Inner product is invariant under reflections in the real hyperplane?

Question

Let $V$ be an (even) finite-dimensional vector space. I’m trying to prove that $$d(r_v(u), r_v(w))=d(u,w),$$ where $d:V \times V \to \mathbb{R}$ is a positive definite symmetric bilinear form (i.e. a real scalar product on $V$, $v$ is a unit vector (that is, that $d(v,v)=1$) and $$r_v(u)=2d(u,v)v-u.$$ Notice that $-r_v$ is the reflection in the real hyperplane orthogonal to $v$. In particular, $r_v^2=1$.

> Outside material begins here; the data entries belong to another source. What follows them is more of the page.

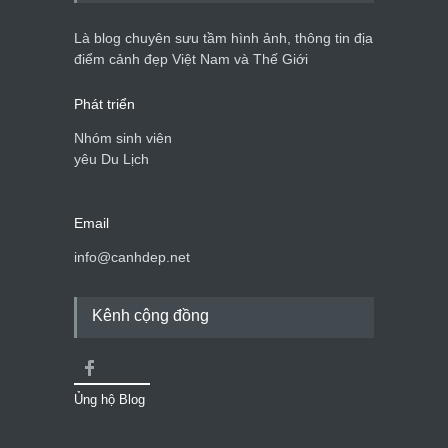
Là blog chuyên sưu tầm hình ảnh, thông tin địa
điểm cảnh đẹp Việt Nam và Thế Giới
Phát triển
Nhóm sinh viên
yêu Du Lịch
Email
info@canhdep.net
Kênh cộng đồng
Ủng hộ Blog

The problem is that when I compute $d(r_v(u),r_v(w))$ I get $$d(r_v(u),2d(v,w)v)+d(2d((v,w)v,-u)+d(u,w)=d(2d(u,v)v,r_v(w)+d(2d(v,w)v,-w)+d(u,w).$$ I fill like I’m close, but, how do I prove that $$d(r_v(u),2d(v,w)v)+d(2d((v,w)v,-u))=0= d(2d(u,v)v,r_v(w)+d(2d(v,w)v,-w)?$$ Any ideas?? :(

Answer 1

Every vector $x$ can be decomposed into the sum of two components, $x_v=d(x,v)v$ and $x_{v^\perp}=x-d(x,v)v$, where $x_v$ is parallel to $v$, and $x_{v^\perp}$ is $d$-orthogonal to $v$ because $$ d(v,x_{v^\perp}) =d\big(v,x-d(x,v)v\big) =d(v,x)-d(x,v)d(v,v)=0. $$ It follows that $d(u_v,w_{v^\perp})=d(u_{v^\perp},w_v)=0$. Now note that $r_v(x)=x_v-x_{v^\perp}$. Therefore $$ \begin{aligned} d\big(r_v(u),r_v(w)\big) &=d\big(u_v-u_{v^\perp},\,w_v-w_{v^\perp}\big)\\ &=d(u_v,w_v) -d(u_v,w_{v^\perp}) -d(u_{v^\perp},w_v) +d(u_{v^\perp},w_{v^\perp})\\ &=d(u_v,w_v) +d(u_v,w_{v^\perp}) +d(u_{v^\perp},w_v) +d(u_{v^\perp},w_{v^\perp})\\ &=d\big(u_v+u_{v^\perp},\,w_v+w_{v^\perp}\big)\\ &=d(u,w). \end{aligned} $$

Answer 2

$r_v(u) = 2d(u,v)v-u$, $$d(r_v(u),r_v(w)) = d(2d(u,v)v-u,2d(w,v)v-w)$$ $$ = -1 \times d(u,2d(w,v)v-w) + 2d(u,v) \times d(v,2d(w,v)v-w)$$ $$ = -1 \times (2d(u,v)\times d(w,v) - d(u,w)) + 2d(u,v) \times (2d(w,v)-d(v,w))$$ $$ = -2d(u,v)\times d(w,v) + d(u,w) + 2d(u,v) \times 2d(w,v)- 2d(u,v) \times d(v,w)$$ $$ = d(u,v)$$ The last step used symmetry of $d$ and third step we used $d(v,v)=1$.